From the data below, pull out the lines that begin at the one containing "collectors: W. J. Kress & W. S. Alverson" and stop after the one containing "catalogue / barcode: US 3311631". Reproduce them word for word.

(Stored data)
---*---

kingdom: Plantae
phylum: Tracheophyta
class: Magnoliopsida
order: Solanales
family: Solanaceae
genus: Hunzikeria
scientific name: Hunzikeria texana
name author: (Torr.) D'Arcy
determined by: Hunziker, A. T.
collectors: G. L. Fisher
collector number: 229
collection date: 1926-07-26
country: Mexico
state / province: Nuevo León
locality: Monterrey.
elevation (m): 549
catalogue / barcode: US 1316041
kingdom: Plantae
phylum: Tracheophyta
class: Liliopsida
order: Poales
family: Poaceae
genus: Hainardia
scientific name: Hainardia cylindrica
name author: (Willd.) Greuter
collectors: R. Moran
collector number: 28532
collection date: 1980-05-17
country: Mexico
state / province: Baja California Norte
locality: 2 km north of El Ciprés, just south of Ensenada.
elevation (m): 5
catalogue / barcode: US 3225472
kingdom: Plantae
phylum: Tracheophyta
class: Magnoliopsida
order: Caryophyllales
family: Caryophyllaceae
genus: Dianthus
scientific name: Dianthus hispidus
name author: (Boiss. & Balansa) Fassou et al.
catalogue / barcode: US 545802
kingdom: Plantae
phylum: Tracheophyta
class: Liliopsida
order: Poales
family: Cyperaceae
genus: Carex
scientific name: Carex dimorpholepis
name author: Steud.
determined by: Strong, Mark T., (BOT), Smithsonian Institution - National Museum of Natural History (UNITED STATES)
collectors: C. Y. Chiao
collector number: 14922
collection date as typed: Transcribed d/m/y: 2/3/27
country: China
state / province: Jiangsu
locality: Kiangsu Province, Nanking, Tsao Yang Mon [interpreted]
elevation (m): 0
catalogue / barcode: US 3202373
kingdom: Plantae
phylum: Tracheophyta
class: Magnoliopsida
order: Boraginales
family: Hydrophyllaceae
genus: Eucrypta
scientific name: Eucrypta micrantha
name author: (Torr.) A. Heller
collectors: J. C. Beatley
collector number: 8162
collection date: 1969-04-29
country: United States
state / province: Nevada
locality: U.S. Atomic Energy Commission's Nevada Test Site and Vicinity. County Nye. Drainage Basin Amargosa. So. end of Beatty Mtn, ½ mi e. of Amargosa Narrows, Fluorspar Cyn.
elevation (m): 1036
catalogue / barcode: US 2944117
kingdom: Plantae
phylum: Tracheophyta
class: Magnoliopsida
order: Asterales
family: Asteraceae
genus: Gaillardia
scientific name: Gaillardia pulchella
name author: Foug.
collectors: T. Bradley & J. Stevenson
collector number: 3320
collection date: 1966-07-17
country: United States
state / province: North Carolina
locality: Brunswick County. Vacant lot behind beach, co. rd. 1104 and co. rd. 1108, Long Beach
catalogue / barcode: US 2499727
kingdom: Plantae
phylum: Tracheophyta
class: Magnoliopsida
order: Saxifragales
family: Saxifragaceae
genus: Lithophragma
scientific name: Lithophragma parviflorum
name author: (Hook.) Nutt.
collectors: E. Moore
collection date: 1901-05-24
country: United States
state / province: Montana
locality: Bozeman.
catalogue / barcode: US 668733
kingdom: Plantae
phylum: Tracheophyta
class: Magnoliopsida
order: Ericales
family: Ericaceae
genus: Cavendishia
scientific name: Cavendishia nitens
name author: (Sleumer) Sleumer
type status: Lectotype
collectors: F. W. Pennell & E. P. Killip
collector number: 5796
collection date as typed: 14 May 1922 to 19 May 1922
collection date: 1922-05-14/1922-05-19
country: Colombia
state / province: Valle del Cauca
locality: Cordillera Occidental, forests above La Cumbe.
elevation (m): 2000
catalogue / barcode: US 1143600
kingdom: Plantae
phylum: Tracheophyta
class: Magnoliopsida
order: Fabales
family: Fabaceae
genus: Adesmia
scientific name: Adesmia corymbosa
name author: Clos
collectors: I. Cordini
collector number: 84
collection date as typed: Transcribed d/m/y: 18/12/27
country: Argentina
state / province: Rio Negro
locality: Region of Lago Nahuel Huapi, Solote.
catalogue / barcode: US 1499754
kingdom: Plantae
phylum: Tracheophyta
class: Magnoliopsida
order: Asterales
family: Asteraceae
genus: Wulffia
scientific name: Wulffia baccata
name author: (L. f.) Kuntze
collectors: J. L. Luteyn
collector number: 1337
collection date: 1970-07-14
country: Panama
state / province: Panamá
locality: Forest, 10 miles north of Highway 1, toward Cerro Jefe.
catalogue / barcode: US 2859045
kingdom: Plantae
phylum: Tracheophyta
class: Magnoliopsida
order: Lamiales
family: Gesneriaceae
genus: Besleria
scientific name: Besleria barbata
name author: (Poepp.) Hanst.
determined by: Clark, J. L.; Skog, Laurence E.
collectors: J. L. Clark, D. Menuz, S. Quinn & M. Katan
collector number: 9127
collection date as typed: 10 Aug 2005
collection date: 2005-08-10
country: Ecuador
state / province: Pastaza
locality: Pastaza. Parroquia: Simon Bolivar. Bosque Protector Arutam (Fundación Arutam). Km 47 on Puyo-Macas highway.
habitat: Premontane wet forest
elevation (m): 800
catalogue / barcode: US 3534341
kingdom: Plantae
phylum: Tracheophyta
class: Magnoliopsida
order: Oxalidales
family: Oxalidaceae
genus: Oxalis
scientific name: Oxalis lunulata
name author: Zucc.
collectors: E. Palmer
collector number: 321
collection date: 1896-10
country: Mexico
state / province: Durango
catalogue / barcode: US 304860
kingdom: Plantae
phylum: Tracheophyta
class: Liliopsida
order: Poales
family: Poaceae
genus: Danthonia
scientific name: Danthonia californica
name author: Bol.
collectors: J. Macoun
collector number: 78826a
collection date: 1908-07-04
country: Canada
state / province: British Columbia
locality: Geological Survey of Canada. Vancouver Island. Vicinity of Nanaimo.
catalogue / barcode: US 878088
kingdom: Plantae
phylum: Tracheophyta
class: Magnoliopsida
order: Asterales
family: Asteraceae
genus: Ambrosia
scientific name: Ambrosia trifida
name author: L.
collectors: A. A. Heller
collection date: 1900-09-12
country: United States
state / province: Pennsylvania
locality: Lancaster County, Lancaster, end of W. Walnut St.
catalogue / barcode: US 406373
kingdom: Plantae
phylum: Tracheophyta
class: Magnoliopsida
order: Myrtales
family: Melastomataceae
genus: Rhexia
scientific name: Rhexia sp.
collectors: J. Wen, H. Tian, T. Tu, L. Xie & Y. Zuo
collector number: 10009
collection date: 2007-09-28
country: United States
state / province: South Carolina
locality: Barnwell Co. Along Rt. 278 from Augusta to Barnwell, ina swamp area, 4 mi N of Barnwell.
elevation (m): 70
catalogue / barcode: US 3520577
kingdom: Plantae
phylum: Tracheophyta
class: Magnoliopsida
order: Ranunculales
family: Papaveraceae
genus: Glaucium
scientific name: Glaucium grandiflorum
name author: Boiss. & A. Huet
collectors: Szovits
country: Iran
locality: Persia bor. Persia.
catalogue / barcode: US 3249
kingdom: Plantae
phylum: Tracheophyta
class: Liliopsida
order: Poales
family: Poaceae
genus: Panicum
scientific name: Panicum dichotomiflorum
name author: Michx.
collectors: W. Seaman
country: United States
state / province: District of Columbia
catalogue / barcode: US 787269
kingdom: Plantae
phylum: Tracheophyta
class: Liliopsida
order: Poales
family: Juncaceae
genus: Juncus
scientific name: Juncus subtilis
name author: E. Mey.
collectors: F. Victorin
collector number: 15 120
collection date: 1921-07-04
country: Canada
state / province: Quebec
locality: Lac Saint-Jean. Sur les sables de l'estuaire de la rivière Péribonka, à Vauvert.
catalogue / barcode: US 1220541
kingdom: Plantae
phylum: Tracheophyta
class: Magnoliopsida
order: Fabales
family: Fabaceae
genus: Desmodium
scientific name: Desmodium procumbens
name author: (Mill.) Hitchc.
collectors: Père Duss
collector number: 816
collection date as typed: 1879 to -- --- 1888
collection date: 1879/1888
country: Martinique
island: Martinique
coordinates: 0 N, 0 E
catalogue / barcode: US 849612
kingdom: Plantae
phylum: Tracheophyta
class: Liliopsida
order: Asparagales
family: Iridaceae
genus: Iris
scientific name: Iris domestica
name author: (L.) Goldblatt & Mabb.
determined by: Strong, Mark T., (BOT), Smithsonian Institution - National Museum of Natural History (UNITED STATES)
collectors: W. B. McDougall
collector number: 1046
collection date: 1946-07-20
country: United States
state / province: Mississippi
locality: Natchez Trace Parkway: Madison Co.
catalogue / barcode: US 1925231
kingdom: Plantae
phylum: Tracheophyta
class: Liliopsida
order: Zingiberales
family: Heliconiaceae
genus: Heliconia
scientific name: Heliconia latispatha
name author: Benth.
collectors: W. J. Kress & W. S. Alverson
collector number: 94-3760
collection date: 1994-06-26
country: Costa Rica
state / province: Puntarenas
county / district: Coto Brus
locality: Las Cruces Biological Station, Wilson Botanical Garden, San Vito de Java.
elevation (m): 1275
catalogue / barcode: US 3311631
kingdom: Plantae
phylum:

---*---

#### The completed task
collectors: W. J. Kress & W. S. Alverson
collector number: 94-3760
collection date: 1994-06-26
country: Costa Rica
state / province: Puntarenas
county / district: Coto Brus
locality: Las Cruces Biological Station, Wilson Botanical Garden, San Vito de Java.
elevation (m): 1275
catalogue / barcode: US 3311631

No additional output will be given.